A clustering method in the text mining was used for internal validation of qualitative analysis. This method is commonly used in information science areas for automatic categorization. The method is capable of validating generated features as another evaluator. The human-detected features were well matched with the computer-detected features except in one category. Features D (strong reflection with acoustic shadow) and E (haustra-shaped strong reflection with acoustic shadow) were similar because descriptions of both features included almost the same words, and the difference was in only a few words related to haustra. Thus, the computer could not distinguish well between the two features, which led to failure of detecting feature D. The consistency between human and computer feature detection indicated that the detected features might be valid.

As a result of this study, nurses should assess constipation by US in older people with severe cognitive impairment and select appropriate bowel-related nursing care.
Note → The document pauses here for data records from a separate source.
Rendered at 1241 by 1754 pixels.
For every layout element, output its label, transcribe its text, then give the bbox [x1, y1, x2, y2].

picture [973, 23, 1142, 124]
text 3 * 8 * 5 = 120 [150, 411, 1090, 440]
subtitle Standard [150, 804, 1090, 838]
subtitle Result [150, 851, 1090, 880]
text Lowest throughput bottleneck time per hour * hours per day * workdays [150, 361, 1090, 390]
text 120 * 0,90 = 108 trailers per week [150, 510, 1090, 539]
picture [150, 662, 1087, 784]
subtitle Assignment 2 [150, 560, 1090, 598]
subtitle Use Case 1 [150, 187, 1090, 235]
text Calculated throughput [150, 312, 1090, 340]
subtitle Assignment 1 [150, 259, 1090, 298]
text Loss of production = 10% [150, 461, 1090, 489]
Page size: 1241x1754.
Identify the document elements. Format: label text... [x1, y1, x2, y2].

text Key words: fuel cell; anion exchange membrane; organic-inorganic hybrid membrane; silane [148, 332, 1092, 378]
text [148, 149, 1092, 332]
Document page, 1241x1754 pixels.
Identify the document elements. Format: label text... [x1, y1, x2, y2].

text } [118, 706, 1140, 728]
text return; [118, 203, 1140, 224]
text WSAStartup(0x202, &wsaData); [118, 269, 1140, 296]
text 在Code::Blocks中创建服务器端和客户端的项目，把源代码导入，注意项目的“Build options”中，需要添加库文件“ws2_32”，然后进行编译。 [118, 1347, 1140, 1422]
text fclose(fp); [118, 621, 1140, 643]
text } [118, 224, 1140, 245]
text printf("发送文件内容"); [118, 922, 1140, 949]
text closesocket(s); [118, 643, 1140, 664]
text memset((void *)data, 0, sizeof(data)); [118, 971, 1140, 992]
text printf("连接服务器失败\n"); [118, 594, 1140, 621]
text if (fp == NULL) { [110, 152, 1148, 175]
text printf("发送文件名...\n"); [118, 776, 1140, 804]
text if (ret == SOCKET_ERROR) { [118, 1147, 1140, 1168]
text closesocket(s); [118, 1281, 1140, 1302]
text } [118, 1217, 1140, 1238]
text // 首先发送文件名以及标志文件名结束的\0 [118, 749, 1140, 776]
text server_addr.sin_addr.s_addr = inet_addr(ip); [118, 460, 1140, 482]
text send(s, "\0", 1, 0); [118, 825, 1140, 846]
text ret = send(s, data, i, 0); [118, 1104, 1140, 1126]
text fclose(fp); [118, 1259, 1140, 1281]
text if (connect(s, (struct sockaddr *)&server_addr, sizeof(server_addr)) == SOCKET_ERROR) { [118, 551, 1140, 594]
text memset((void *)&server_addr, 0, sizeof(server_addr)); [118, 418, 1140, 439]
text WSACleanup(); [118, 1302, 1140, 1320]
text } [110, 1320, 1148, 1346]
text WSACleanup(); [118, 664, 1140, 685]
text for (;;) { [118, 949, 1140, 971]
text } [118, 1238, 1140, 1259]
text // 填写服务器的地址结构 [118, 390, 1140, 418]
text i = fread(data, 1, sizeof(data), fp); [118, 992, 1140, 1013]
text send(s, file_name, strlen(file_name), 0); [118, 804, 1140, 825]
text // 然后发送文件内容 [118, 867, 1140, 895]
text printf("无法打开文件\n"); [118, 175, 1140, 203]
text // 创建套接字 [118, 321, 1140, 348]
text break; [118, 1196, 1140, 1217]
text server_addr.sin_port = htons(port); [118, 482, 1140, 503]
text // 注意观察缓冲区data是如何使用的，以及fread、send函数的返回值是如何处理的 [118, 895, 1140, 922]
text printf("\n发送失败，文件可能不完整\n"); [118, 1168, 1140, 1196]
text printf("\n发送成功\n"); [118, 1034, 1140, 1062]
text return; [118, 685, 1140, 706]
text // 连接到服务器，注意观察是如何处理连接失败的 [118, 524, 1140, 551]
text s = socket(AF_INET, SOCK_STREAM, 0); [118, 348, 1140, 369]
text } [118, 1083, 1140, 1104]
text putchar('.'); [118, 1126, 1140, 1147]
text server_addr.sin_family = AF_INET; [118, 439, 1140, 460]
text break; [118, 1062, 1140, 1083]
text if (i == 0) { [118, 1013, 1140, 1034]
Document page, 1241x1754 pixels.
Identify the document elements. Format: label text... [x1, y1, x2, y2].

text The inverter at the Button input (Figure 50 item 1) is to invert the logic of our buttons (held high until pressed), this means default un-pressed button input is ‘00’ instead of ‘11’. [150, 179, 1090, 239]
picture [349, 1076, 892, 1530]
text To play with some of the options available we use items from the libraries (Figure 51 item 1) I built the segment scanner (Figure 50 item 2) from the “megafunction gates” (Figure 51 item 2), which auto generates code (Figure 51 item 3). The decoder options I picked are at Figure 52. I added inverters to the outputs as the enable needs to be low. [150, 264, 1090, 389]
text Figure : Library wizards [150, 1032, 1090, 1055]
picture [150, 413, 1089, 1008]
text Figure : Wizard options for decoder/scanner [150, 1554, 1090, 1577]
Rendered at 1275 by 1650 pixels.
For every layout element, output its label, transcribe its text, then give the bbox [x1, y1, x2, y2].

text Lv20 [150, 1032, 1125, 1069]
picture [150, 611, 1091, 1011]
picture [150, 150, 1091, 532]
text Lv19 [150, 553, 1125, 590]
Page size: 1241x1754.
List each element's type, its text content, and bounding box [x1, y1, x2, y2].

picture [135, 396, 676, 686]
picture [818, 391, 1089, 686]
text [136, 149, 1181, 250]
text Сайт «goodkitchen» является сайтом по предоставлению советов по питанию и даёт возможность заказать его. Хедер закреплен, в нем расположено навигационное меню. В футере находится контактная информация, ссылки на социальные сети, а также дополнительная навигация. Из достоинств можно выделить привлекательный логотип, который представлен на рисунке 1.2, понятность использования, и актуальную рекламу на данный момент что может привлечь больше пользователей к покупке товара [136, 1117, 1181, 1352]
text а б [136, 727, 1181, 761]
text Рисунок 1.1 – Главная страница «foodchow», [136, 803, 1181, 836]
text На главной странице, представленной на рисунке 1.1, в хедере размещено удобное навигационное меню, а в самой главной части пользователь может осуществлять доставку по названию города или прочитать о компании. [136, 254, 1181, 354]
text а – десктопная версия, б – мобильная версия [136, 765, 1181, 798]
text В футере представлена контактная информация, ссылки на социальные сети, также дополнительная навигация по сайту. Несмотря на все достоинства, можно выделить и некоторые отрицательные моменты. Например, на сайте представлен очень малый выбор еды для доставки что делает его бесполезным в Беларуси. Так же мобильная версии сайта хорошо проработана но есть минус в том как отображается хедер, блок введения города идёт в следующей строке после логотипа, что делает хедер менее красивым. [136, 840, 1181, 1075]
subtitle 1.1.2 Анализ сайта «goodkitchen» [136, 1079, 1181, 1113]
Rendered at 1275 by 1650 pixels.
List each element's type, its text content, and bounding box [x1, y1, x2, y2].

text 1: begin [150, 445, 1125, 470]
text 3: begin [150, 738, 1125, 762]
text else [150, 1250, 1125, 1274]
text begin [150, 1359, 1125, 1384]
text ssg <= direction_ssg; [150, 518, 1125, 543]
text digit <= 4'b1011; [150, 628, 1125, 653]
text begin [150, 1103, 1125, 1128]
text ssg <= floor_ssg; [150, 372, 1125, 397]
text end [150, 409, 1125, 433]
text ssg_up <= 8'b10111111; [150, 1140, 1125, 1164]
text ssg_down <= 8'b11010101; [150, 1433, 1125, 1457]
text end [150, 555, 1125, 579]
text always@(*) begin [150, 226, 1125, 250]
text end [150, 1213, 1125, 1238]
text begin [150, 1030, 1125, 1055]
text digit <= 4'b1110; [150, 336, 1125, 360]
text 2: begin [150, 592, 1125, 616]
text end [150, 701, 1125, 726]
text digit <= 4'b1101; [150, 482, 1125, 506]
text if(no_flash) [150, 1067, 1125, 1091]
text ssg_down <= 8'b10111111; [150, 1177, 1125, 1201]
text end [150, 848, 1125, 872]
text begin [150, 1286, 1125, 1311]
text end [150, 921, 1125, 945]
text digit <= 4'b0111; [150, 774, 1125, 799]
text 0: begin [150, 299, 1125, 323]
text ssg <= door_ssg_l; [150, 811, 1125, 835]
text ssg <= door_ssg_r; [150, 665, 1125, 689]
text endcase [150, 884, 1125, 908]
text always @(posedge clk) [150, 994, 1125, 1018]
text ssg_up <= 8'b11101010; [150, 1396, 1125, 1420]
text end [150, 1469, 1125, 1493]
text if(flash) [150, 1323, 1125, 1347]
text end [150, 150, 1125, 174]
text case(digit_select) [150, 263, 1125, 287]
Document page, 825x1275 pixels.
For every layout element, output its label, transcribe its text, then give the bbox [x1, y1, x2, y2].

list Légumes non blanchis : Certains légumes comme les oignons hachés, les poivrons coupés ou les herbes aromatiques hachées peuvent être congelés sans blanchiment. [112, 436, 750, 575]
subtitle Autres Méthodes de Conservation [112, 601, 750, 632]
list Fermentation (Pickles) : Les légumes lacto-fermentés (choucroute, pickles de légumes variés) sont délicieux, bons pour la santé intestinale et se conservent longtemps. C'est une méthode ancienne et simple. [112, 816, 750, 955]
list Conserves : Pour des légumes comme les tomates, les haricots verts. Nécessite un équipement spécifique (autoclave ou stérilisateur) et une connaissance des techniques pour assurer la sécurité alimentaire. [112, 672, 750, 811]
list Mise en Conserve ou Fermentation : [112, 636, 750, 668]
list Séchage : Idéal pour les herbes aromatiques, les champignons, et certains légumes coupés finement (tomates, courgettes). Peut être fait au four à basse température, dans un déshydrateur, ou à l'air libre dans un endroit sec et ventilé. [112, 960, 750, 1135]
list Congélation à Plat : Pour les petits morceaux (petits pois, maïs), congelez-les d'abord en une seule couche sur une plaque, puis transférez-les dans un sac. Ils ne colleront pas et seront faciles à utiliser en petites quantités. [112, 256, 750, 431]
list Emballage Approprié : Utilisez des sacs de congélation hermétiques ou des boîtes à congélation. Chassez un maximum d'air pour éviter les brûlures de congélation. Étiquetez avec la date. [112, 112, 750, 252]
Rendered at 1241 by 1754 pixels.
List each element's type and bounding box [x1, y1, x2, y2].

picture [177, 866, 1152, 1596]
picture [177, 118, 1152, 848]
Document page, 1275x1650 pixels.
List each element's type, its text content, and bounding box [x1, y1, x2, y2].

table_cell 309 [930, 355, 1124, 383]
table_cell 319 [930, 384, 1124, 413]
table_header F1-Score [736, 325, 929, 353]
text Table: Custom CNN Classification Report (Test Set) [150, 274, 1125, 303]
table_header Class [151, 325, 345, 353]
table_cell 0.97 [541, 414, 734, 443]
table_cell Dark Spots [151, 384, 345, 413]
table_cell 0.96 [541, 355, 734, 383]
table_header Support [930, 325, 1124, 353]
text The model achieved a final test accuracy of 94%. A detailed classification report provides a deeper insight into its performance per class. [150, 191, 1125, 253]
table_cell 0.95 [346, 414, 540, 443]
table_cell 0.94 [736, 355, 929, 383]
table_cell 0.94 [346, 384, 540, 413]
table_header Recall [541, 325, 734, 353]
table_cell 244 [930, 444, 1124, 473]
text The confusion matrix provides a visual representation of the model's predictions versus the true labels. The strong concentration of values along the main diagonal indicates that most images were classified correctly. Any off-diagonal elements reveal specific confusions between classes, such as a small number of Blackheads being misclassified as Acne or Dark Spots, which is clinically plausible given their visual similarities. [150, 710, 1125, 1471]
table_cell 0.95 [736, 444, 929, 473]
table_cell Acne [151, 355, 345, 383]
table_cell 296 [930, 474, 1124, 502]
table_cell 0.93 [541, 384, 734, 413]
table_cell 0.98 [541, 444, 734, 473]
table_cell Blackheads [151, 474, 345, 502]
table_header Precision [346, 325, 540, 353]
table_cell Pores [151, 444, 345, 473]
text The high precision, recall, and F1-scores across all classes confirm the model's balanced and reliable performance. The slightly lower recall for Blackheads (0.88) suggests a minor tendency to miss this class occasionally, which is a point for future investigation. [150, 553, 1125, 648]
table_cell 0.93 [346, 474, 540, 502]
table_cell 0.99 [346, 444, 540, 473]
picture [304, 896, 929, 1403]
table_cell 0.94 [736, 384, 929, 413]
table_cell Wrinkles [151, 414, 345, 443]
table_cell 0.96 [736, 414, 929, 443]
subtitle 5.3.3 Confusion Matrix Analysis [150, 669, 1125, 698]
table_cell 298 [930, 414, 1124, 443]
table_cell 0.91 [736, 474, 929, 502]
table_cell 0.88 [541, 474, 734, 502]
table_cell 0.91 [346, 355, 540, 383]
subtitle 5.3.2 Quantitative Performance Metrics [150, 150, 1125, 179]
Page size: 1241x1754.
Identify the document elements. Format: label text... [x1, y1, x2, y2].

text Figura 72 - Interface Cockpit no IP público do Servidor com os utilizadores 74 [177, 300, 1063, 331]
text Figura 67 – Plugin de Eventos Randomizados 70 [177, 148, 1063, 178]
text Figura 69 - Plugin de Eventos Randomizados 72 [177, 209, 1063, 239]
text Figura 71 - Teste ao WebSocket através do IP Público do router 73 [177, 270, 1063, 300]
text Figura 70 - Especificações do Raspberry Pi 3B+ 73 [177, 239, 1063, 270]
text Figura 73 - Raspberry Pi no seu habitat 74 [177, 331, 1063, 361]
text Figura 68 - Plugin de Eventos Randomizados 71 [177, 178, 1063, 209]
Based on the results of this study, we propose a bowel-related nursing care algorithm using US for older people with physical and cognitive impairment (Figure 7). First, US should be performed to detect crescent-shaped strong reflection findings in the rectum because fecal impaction must be relieved [24]. Next, if rectal US detects a half-moon-shaped moderate reflection, nurses should select appropriate bowel-related nursing care, such as toilet induction, to promote defecation. After defecation, nurses should perform preventative care of constipation. Introducing this algorithm using US, it may be possible to assess fecal retention of hard stool in the rectum in older people without digital disimpaction. It contributes to patient’s comfort, because of noninvasive assessment in real time. Further studies are warranted to determine whether this algorithm can be particularly applied to patients with physical and cognitive impairment in home-care settings. Furthermore, we believe that US can solve nurses’ dilemma in bowel-related nursing care to patients who cannot communicate their desire to defecate.

Generally, US depends on operator skill and technique. However, this study has additional finding that nurses who were not familiar to US operation could detect easily the rectal fecal retention using US, according to this study process. The screening technique is as follows: first, US could be performed by applying the convex probe onto the suprapubic rim and further inclining the probe approximately 15° toward the head side to identify the rectum, as point-of-care US [25]. Moreover, US is considered as a relatively low-cost equipment, which requires lesser electricity and cost-effective echo jelly. Therefore, US can be used as a feasible assessment tool by nurses.

There are some limitations to this study. First, patients who have not defecated for 3 days had undergone routine care with administration of a suppository at the research hospitals. Thus, the results of this study may not be applicable at acute care hospitals. Second, the sample size of patients who could be observed of fecal properties was small. However, in this study, US was useful to objectively evaluate constipation in older people with physical and cognitive impairment.

5. Conclusions

US was continuously performed to determine patterns of fecal distribution changes in older people with physical and cognitive impairment. Point-of-care US can be used by nurses to visualize rectal fecal retention as constipation patterns. In 74.4% of all patients, US detected a continuation of reflection with acoustic shadow in rectal patterns, indicating fecal retention in the rectum. The patterns of rectal fecal retention were significantly associated with severe cognitive impairment and excretion on the bed. The pattern of continuation of crescent-shaped strong reflection with acoustic shadow was a characteristic pattern indicating hard stool and was significantly associated with severe cognitive impairment.